Searching the module catalogue with Funnelback

Nick Mullen
Tuesday 19 January 2021

We have recently revamped the University’s module catalogue to take advantage of a number of Funnelback features, delivering a more sophisticated search algorithm and returning higher quality results.

In this blog post, I am going to discuss the steps taken to set up the key search features used in the module catalogue. This article is aimed at people who have some experience using Funnelback v15.16. I don’t go in to great technical detail here but I have added in links to the relevant Funnelback documents so you can dig a bit deeper if required.

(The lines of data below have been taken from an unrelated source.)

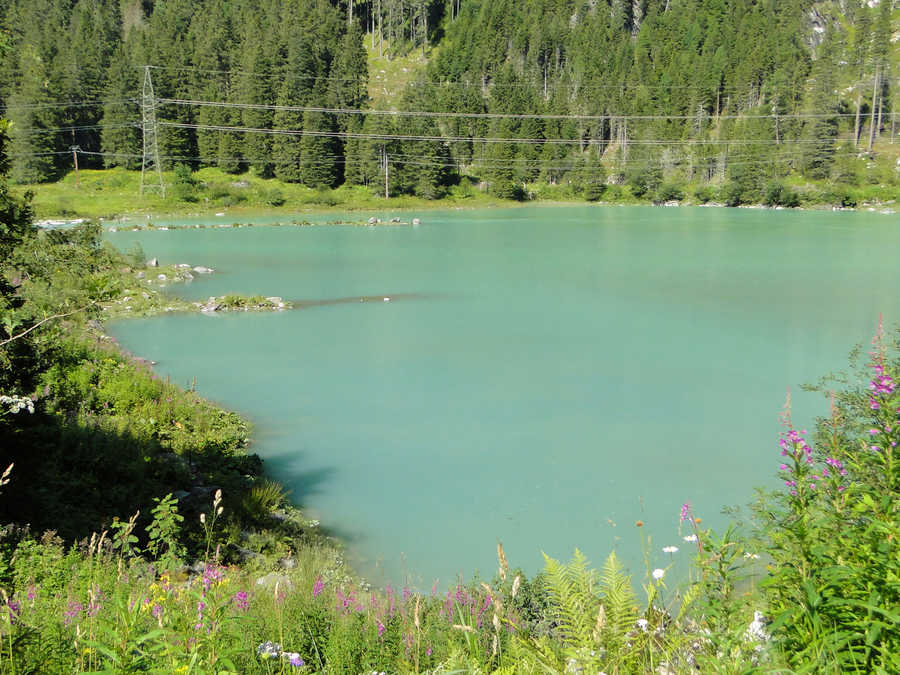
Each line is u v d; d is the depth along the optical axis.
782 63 174.12
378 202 129.50
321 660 4.92
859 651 3.01
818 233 72.62
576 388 19.34
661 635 3.52
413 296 35.00
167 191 113.44
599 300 33.62
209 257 52.03
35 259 13.34
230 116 136.12
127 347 24.05
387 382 19.92
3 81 120.56
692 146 152.50
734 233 73.44
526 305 32.34
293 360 22.45
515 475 13.52
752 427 16.03
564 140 155.50
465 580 9.42
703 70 174.00
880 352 7.07
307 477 13.46
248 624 4.86
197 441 14.41
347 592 7.84
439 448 14.98
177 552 8.36
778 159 138.62
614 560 3.88
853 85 173.38
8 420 9.24
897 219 94.44
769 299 33.38
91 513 9.57
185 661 3.54
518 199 143.50
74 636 4.20
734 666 2.91
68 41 150.12
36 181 117.00
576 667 3.30
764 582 3.55
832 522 3.67
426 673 3.89
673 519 11.42
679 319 28.88
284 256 53.00
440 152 138.88
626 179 151.38
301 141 130.25
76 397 14.69
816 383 19.25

All the data used by the search comes from one XML data feed. The feed contains details of all the modules that the university offers. The search web pages are published by our TerminalFour (T4) content management system.

1 – Mapping the XML data

Before doing anything with the XML data in Funnelback, I first mapped out each data element to be used. This enables Funnelback to convert the XML feed into variables that can be accessed within the search process. I created a new ‘Module Catalogue’ web collection, pointing the collection at the XML data feed by setting the starting URL and updating the collection.

I then configured the XML processor to identify each XML item and mapped out each XML node using the Configure metadata mapping function.

Screen shot of Funnelbacks Meta mapping.
Each element within the XML is mapped using the mappings functionality.

2 – Right hand filter options

The module catalogue has a number of options to filter the search results.  I created new facets under the ‘Customise Faceted Navigation’ option, remembering to select publish on the Facet list. From the facet list you can define what meta data to use as a filter, control the type of selection such as checkbox or radio button, and set the display order.

Screen shot of Funnelbacks Facet list
Each navigation option is added to the facet list.

The numbers that appear to the right of the filters is the running total of results (if the given filter is applied). From early feedback, we found this could get a bit confusing for users, especially if multiple filters were applied for the same Meta type. Therefore, we have limited the user’s ability to apply multiple filters by using radio select buttons.

Screen shot of navigation facets.


3 – Collection configuration settings

Over the course of this development, I have tried a wide range of different setting combinations within the collection.cfg file. Through a process of trial and error, I have settled on these options.

Option Description
auto-completion.auto-completion.triggers=
s.result.metaData["modulecode"]!,
s.result.metaData["title"]!
Will create auto completion triggers for module code and module title.
indexer_options=-mdsfml40000 –forcexml Increase the size of metadata fields to 40000 and process all documents as XML.
query_processor_options=
-sco=2[modulecode,title]
-wmeta.title=0.7
Use the custom meta fields module code and module title as part of the ranking algorithm.
Reduce the module title weighting so that it is lower than the module code (that has the default value of 1).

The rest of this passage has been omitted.